(Version comparison data)
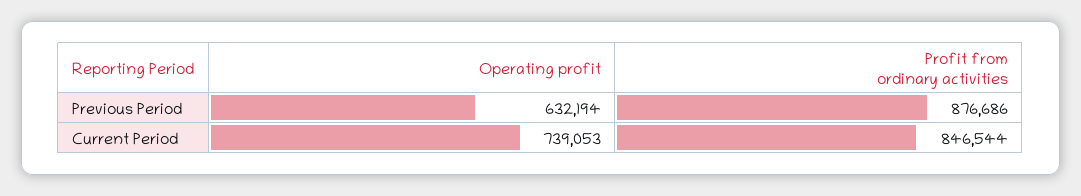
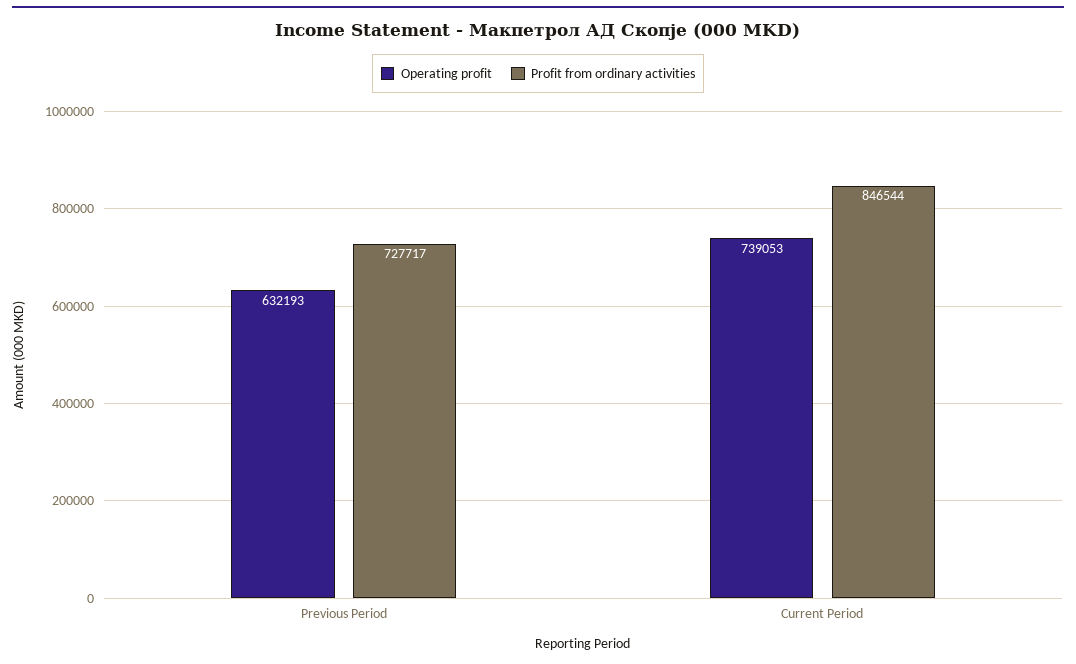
  {
    "Operating profit": {
-     "Previous Period": 632194,
+     "Previous Period": 632193,
      "Current Period": 739053
    },
    "Profit from ordinary activities": {
-     "Previous Period": 876686,
+     "Previous Period": 727717,
      "Current Period": 846544
    }
  }

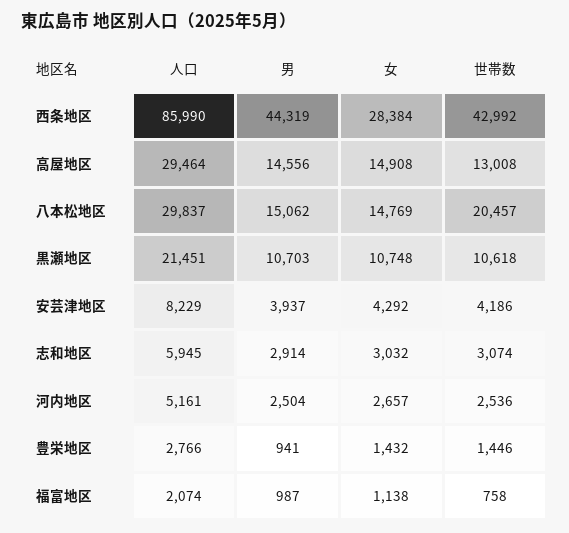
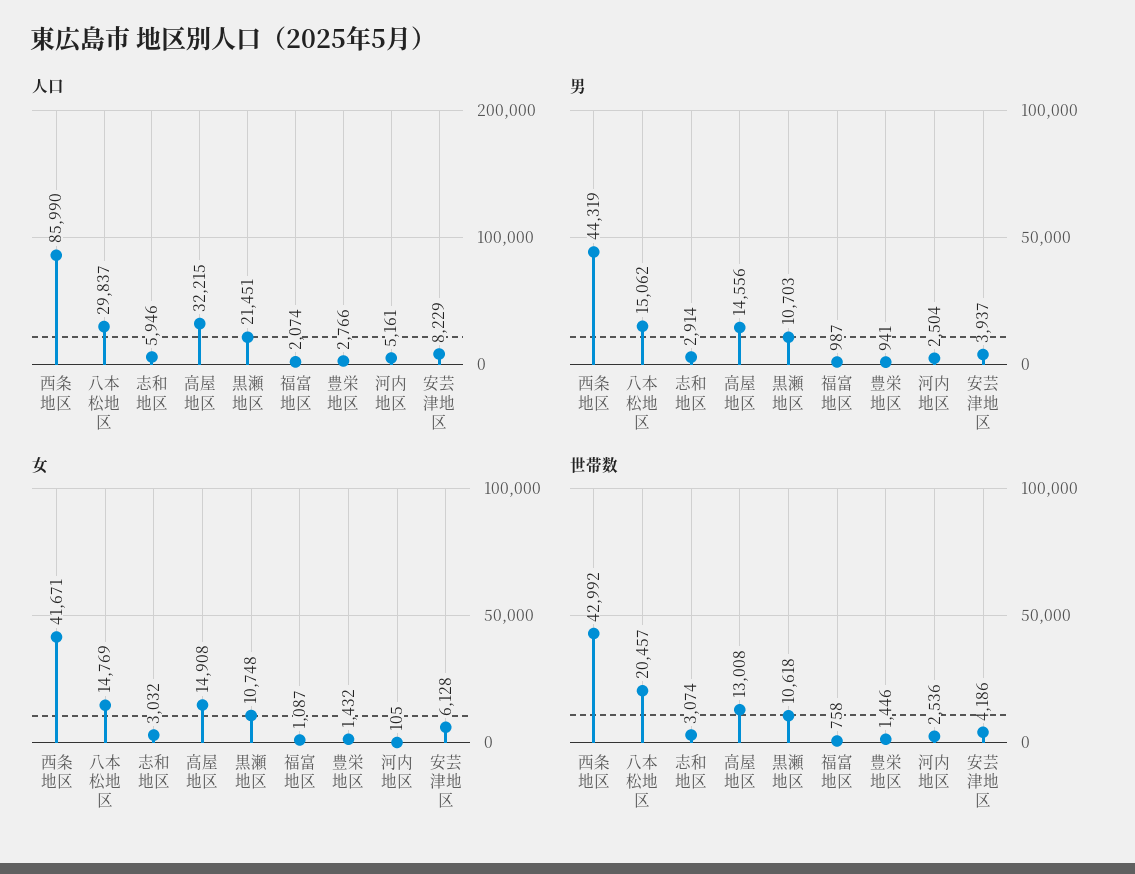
  {
    "人口": {
      "西条地区": 85990,
-     "高屋地区": 29464,
+     "高屋地区": 32215,
      "八本松地区": 29837,
      "黒瀬地区": 21451,
      "安芸津地区": 8229,
-     "志和地区": 5945,
+     "志和地区": 5946,
      "河内地区": 5161,
      "豊栄地区": 2766,
      "福富地区": 2074
    },
    "男": {
      "西条地区": 44319,
      "高屋地区": 14556,
      "八本松地区": 15062,
      "黒瀬地区": 10703,
      "安芸津地区": 3937,
      "志和地区": 2914,
      "河内地区": 2504,
      "豊栄地区": 941,
      "福富地区": 987
    },
    "女": {
-     "西条地区": 28384,
+     "西条地区": 41671,
      "高屋地区": 14908,
      "八本松地区": 14769,
      "黒瀬地区": 10748,
-     "安芸津地区": 4292,
+     "安芸津地区": 6128,
      "志和地区": 3032,
-     "河内地区": 2657,
+     "河内地区": 105,
      "豊栄地区": 1432,
-     "福富地区": 1138
+     "福富地区": 1087
    },
    "世帯数": {
      "西条地区": 42992,
      "高屋地区": 13008,
      "八本松地区": 20457,
      "黒瀬地区": 10618,
      "安芸津地区": 4186,
      "志和地区": 3074,
      "河内地区": 2536,
      "豊栄地区": 1446,
      "福富地区": 758
    }
  }

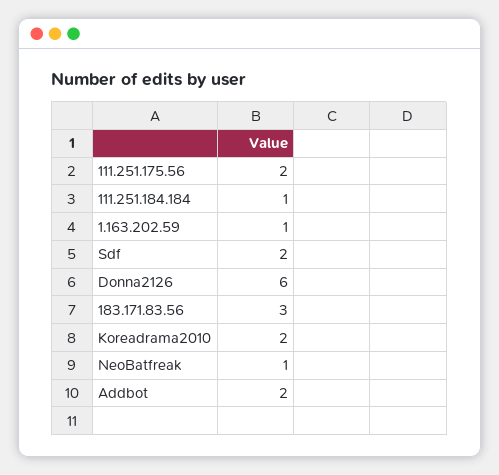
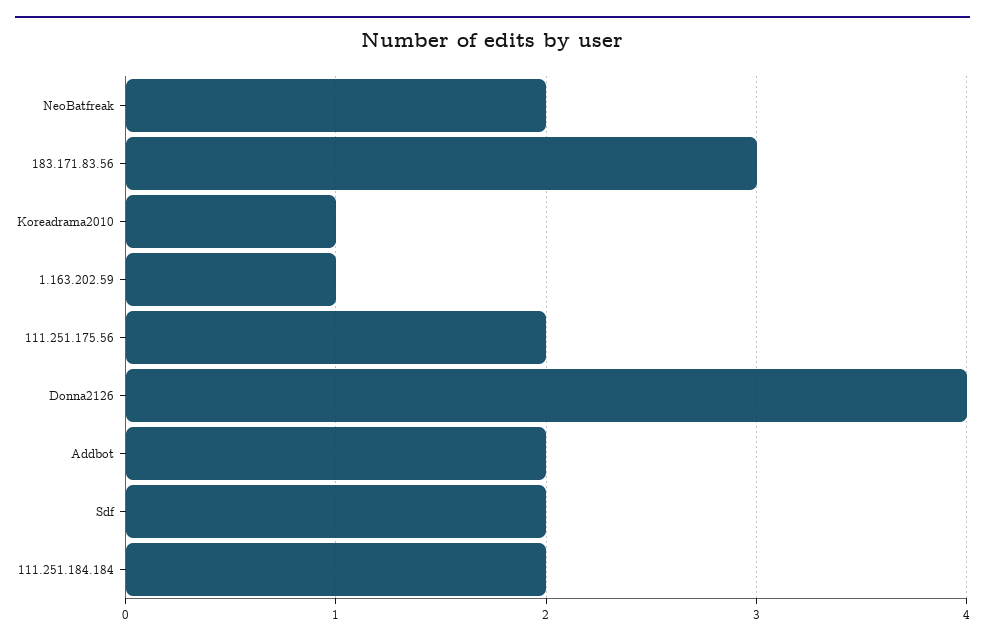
  {
    "111.251.175.56": 2,
-   "111.251.184.184": 1,
+   "111.251.184.184": 2,
    "1.163.202.59": 1,
    "Sdf": 2,
-   "Donna2126": 6,
+   "Donna2126": 4,
    "183.171.83.56": 3,
-   "Koreadrama2010": 2,
+   "Koreadrama2010": 1,
-   "NeoBatfreak": 1,
+   "NeoBatfreak": 2,
    "Addbot": 2
  }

What is needed: Copy every line of the records above that contains "Current".

Completed task:
      "Current Period": 739053
      "Current Period": 846544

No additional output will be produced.